For one specific piece of malware? Not hard. For every piece of malware... very, very difficult. And as soon as a significant number of ISPs start doing that, the bad guys change tactics.
"99% of home users (and a whacking proportion of business users) could block email from all "foreign" addresses without affecting their social or business lives at all"
Sure, just unplug yourself from the internet, won't you! I deal with email for a small business that manufactures resin kits in Hong Kong, a few times, I've had to deal with problems caused by stupid overseas ISPs assuming none of their customers could *possibly* want to get email from Hong Kong. Worse, I'm sure other messages are just getting dropped silently, loosing business. Multiply that by thousands of small businesses, what's the cost to the world economy? Maybe the financial tsunami wasn't caused by stupid ISPs, but they're making it worse.
Blocking bad packets, improving international legal cooperation, cutting off known bad-actors etc. will all be part of the solution, but don't expect it to be easy or quick to fix, and shortcuts will just make it worse.
So what actually happened here?
He found a phone number on the web and rang it. What has that got to do with infected systems?
Re: close the downstream port when such a packt is detected
You know, there's a market there somewhere. What you need is a bunch of high speed, powerful 'deep packet inspection' boxes which scan traffic for evidence of malware, and trigger some suitable countermeasures.
Only those sort of devices are remarkably expensive, so I reckon you could probably (part) fund them by using spare traffic-analysis capacity to track browsing habits and serve adverts...
just goes to show that you can't be too careful.
Deep packet inspection
Come on people! Do you really want your ISP inspecting the payload of every packet you send out to see if it's malware? That's what Phorm were doing and Reg Readers stood up as one and screamed blue murder - rightly IMHO.
@ Ken Hagan
"The problem with using web-based services is that any remotely sane spam filter will rate your messages as 99%-definite spam"
Er, no. Quite the opposite in fact. Gmail uses SPF, so it's easy to determine if mail claiming to be from gmail is forged (I think Yahoo and Hotmail do as well). Yes, it's possible to set up a gmail account and spam from it, but why bother? While ISPs allow outbound connections to port 25 this is much easier done from a zombie, which is in fact where 99% of your spam comes from.
@ Anomalous Cowherd About spam
"While ISPs allow outbound connections to port 25 this is much easier done from a zombie"

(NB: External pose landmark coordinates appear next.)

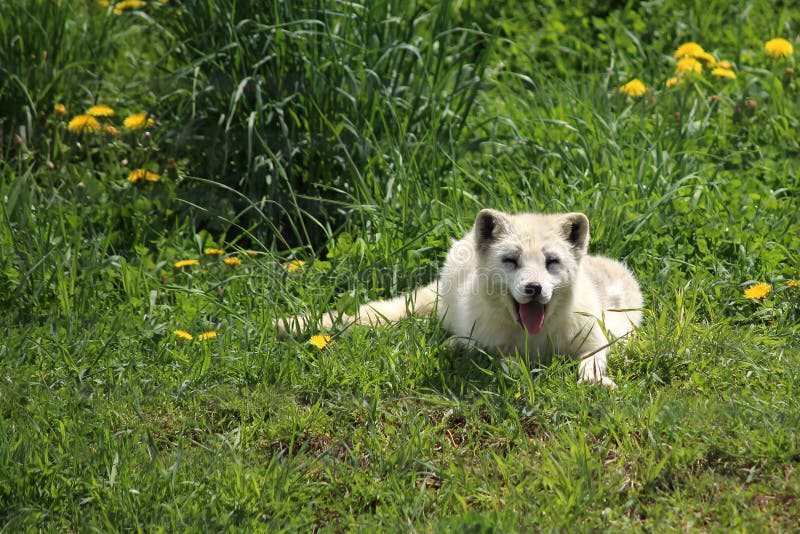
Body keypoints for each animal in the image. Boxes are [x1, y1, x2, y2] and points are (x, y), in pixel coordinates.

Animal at [277, 209, 643, 388]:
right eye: (511, 261)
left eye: (551, 262)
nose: (534, 288)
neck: (534, 340)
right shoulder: (487, 343)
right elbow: (501, 359)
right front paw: (518, 369)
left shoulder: (596, 336)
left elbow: (594, 358)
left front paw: (594, 378)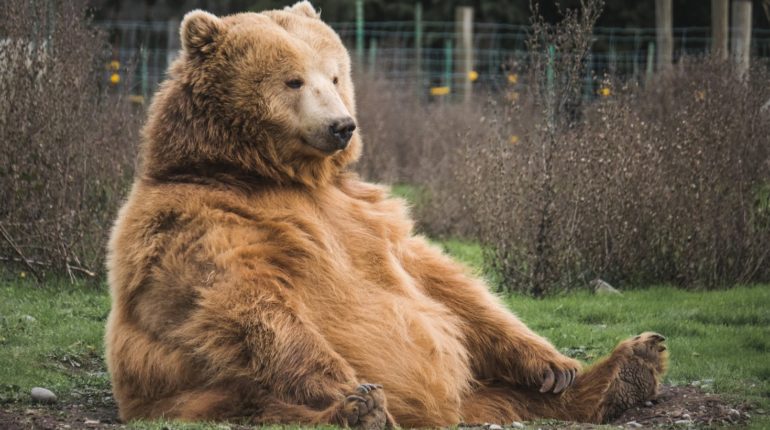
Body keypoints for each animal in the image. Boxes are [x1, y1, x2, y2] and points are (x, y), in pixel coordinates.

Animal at [104, 2, 668, 427]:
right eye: (292, 81)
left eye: (334, 75)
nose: (342, 125)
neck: (273, 175)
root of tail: (444, 413)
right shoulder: (200, 221)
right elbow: (245, 302)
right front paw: (351, 389)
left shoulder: (365, 214)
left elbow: (443, 282)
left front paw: (553, 364)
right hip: (199, 392)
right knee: (262, 402)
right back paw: (360, 411)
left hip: (479, 389)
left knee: (512, 395)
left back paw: (627, 369)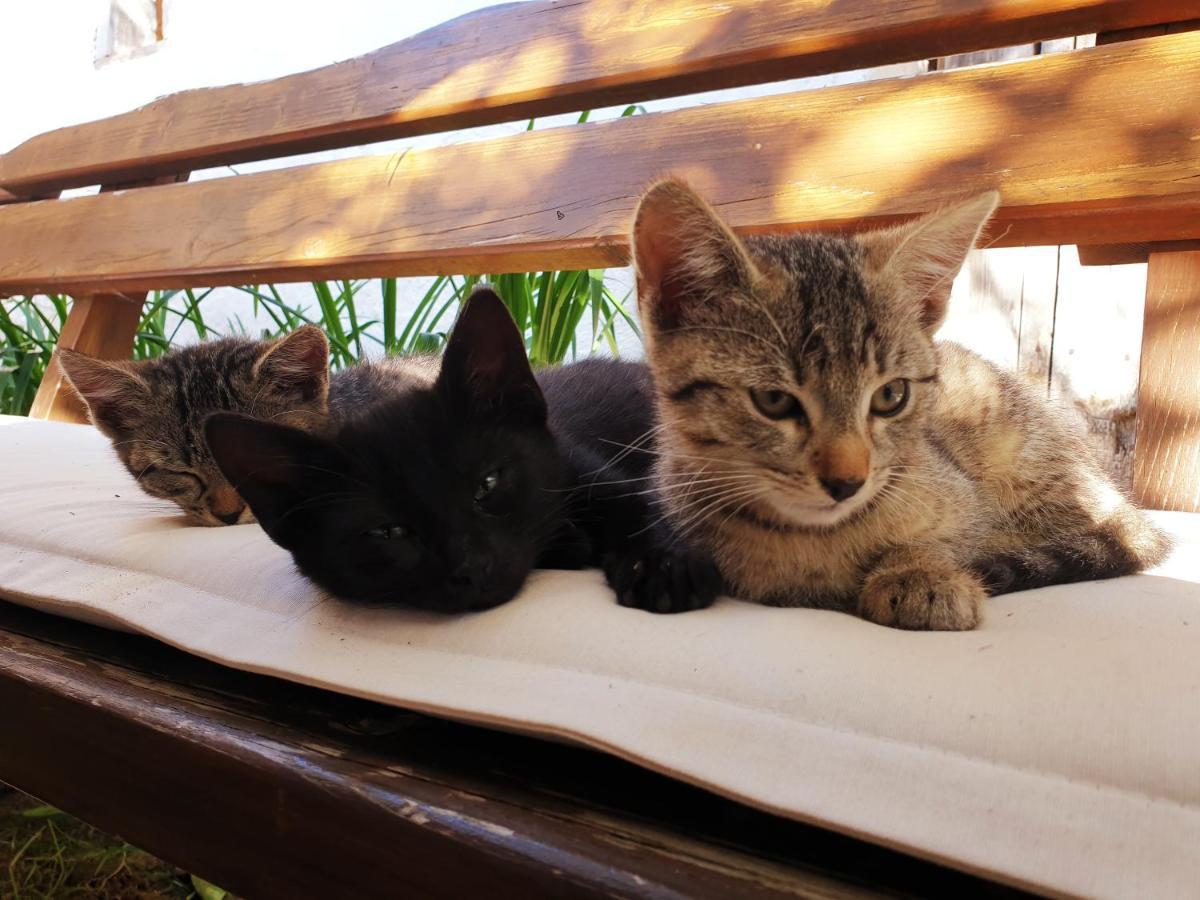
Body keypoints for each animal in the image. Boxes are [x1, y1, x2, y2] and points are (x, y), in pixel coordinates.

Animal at [633, 180, 1166, 633]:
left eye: (891, 396)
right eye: (773, 400)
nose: (847, 482)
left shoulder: (962, 499)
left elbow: (948, 540)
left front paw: (920, 574)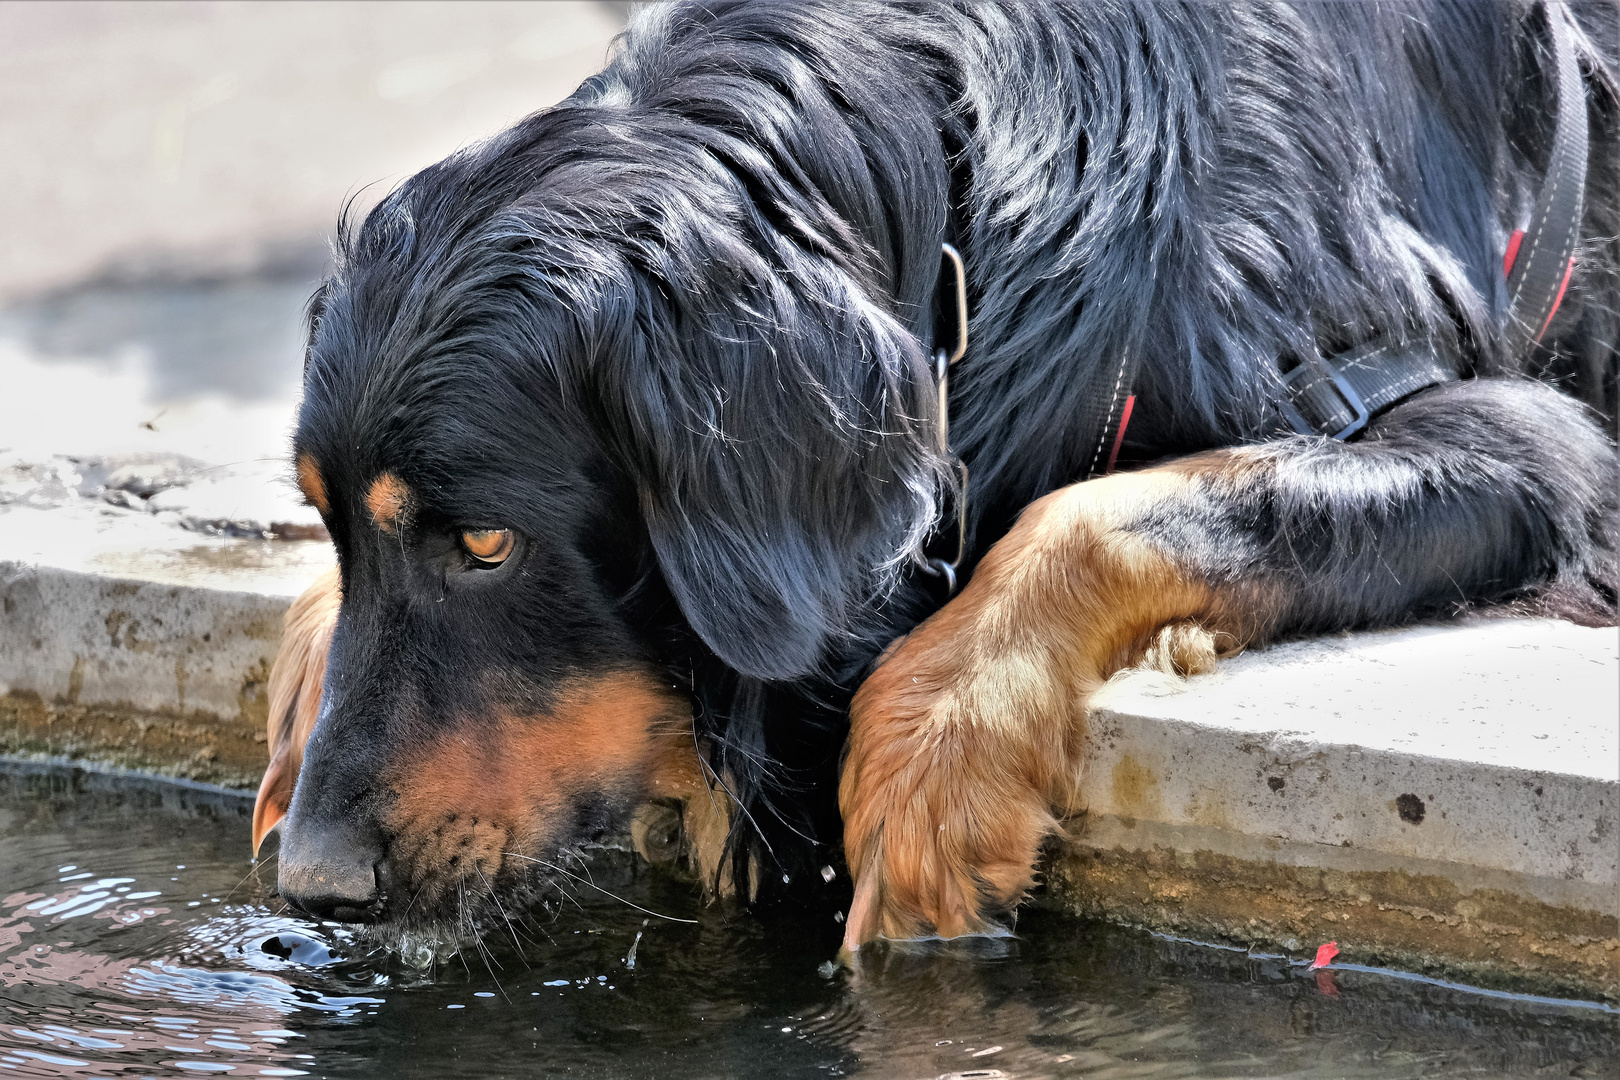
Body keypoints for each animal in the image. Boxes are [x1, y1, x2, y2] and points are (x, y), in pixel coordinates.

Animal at [252, 2, 1620, 952]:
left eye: (488, 546)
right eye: (333, 523)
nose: (317, 887)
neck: (968, 230)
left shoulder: (1516, 436)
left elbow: (1103, 509)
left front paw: (937, 766)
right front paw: (299, 703)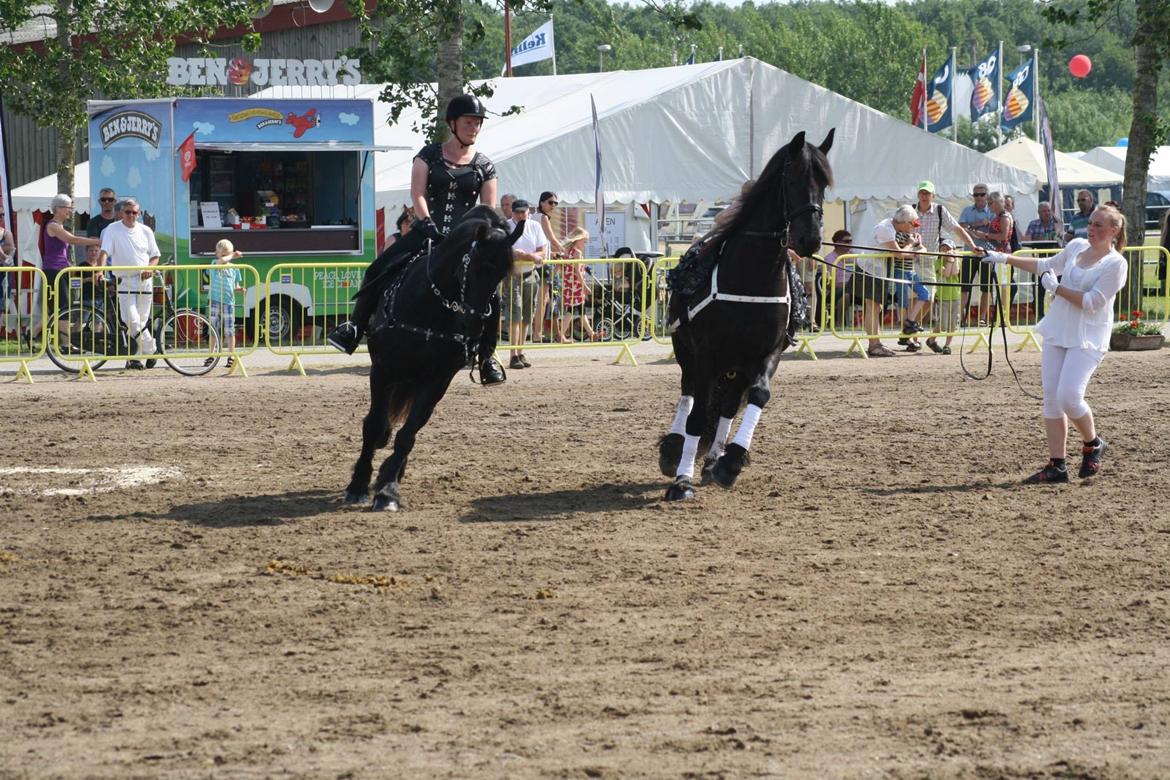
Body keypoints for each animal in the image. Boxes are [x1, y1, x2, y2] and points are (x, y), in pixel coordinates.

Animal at [341, 204, 519, 512]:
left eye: (501, 275)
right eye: (475, 268)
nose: (474, 327)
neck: (429, 306)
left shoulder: (437, 380)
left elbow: (407, 435)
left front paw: (388, 490)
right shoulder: (383, 369)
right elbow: (374, 426)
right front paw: (358, 485)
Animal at [659, 129, 833, 500]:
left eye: (824, 184)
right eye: (793, 179)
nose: (810, 239)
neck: (752, 275)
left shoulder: (767, 353)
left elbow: (759, 395)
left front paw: (730, 463)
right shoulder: (706, 355)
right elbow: (697, 416)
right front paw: (681, 480)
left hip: (736, 366)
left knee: (726, 406)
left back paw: (712, 460)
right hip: (688, 354)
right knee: (689, 395)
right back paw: (675, 450)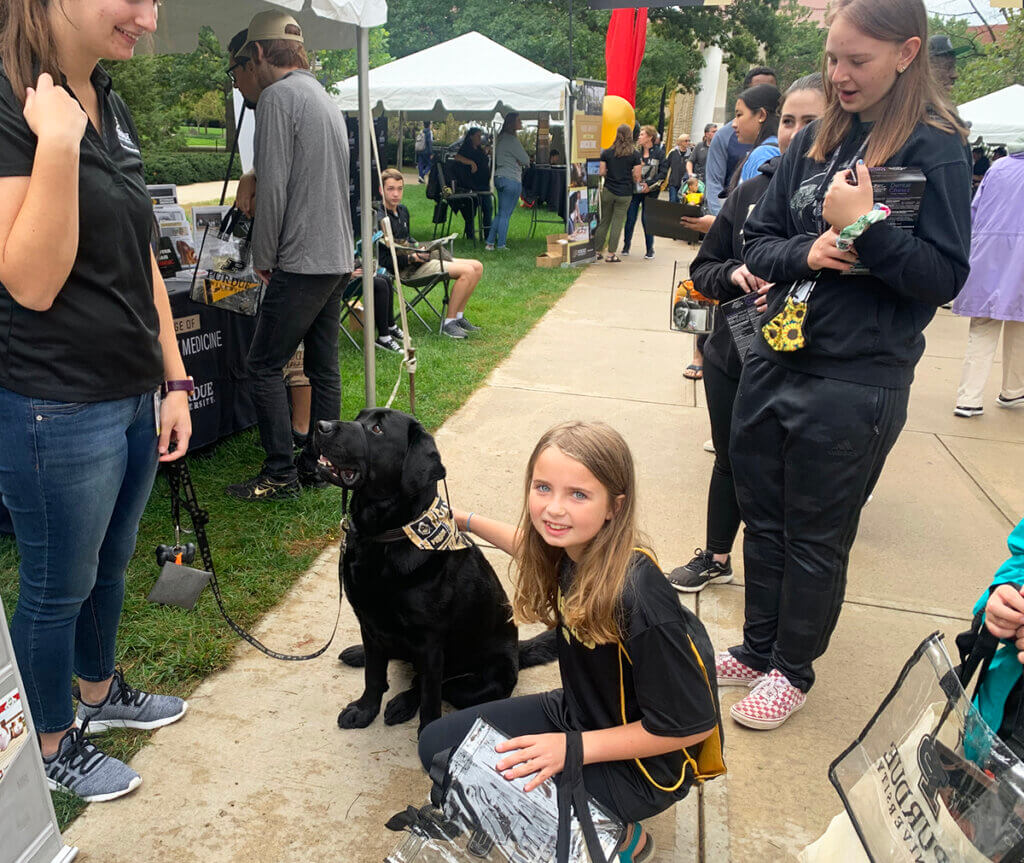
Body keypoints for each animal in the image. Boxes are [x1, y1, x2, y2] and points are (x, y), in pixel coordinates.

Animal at [315, 407, 557, 732]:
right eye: (358, 417)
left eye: (377, 429)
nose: (321, 426)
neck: (386, 537)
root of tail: (517, 653)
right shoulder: (368, 620)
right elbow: (374, 675)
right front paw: (365, 710)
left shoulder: (429, 643)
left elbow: (430, 696)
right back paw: (359, 654)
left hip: (476, 684)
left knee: (437, 684)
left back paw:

Careful with that kind of thinking mate. My ISP doesn't allow outbound connection to port 25 unless it's to their ill-configured SMTP proxy, and it's a pain in the arse*. It's the cheapo way, but it's stupid and doesn't help much against spam because their system is so very easily fooled.
* quite OK with most of my computers, though their proxy is crap, but it really annoys me to change my laptop's config everytime I change location. Especially as they just silently drop the stuff, so should you forget to make the change you'll never notice that your e-mails were blocked. I know, I could vpn, but seriously?
Surely the real news here is that Al Gore DIDN'T INVENT THE INTERNET as he claimed! You mean he was lying / stretching the truth / talking out of his rectum? Shocka - that's unusual for a politician, especially a Democrat. Sounds like an inconvenient truth to me..... I wonder if all that global warming malarky he made so much money out of was just as much complete and utter male bovine tecticles?